For certain Christian groups, I believe this is deliberate, and indicates a close, personal connection to God.
Do you know the branch of your Quaker Background?
I remember a really complicated wall chart listing all the branches. Our meeting was unprogrammed and affiliated with Friends General Conference, which according to Wikipedia means Hicksite.
When I got old enough, and became very interested in learning more about my Grandparents I got more into the original writings of George Fox, and Robert Barclay's apology.
Round about the same time I studied Hermaneutics and got my first real looks into the history of the church beyond Sunday School and Bible Study.

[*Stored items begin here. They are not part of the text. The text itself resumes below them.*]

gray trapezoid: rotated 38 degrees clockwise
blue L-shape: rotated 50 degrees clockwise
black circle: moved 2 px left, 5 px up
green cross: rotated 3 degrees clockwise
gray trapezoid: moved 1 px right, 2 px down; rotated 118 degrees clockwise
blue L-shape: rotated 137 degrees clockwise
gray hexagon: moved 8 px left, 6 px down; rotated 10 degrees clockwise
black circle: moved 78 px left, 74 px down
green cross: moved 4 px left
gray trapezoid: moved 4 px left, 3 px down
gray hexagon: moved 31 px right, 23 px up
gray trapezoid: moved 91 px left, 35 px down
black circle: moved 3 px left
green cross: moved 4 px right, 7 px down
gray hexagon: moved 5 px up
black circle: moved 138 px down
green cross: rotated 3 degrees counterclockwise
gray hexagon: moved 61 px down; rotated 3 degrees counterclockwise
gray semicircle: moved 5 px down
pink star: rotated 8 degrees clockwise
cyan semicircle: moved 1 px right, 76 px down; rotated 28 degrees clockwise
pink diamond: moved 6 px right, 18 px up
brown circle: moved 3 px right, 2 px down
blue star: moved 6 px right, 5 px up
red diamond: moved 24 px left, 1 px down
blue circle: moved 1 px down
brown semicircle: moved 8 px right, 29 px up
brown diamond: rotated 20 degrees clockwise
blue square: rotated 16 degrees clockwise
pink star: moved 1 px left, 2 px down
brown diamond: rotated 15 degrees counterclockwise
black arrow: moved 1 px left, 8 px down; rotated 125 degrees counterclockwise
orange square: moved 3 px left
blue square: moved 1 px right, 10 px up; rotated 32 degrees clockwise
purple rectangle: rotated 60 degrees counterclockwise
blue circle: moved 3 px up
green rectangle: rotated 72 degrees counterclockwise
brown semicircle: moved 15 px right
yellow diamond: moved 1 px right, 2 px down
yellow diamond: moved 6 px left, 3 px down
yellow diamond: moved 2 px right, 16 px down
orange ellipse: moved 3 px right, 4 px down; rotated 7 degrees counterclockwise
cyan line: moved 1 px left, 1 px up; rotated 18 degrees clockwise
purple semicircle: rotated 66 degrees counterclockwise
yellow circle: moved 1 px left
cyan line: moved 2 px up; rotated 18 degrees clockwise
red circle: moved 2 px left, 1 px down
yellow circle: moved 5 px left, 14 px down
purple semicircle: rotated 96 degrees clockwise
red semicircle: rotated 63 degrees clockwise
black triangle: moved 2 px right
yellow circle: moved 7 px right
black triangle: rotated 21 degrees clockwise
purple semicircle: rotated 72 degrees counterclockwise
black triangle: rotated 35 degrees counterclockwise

It was incredibly eye opening, and my mother got quite upset when I read Elias Hicks writings and couldn't fully disagree with them.
There were three parts to the faith of the Society of Friends, the Bible, the Inner Light, and the Traditions.
Guerneyits chose the Bible, Hicksites the Inner Light and Wilburtes the Traditions. The writings of the early Quakers are full of wisdom and inspiring stories on how to be a good person, not the cookiecutter devotional stuff you read now, but people really struggling to try and do the right thing in a really messed up world.
I'm not going to let myself go on a two-hour binge of reading about historical Quakers, but just from a quick glance at some of the names you mentioned on Wikipedia, all I can say is "cool". And I agree that your GPs were awesome.
On topic - three centuries from now, though all the cell phones will long since have disintegrated to scrap metal, linguists will still be talking about the Great Txt-Spk Shift in 20th and 21st century English, when "Yuo" became the accepted spelling through common use.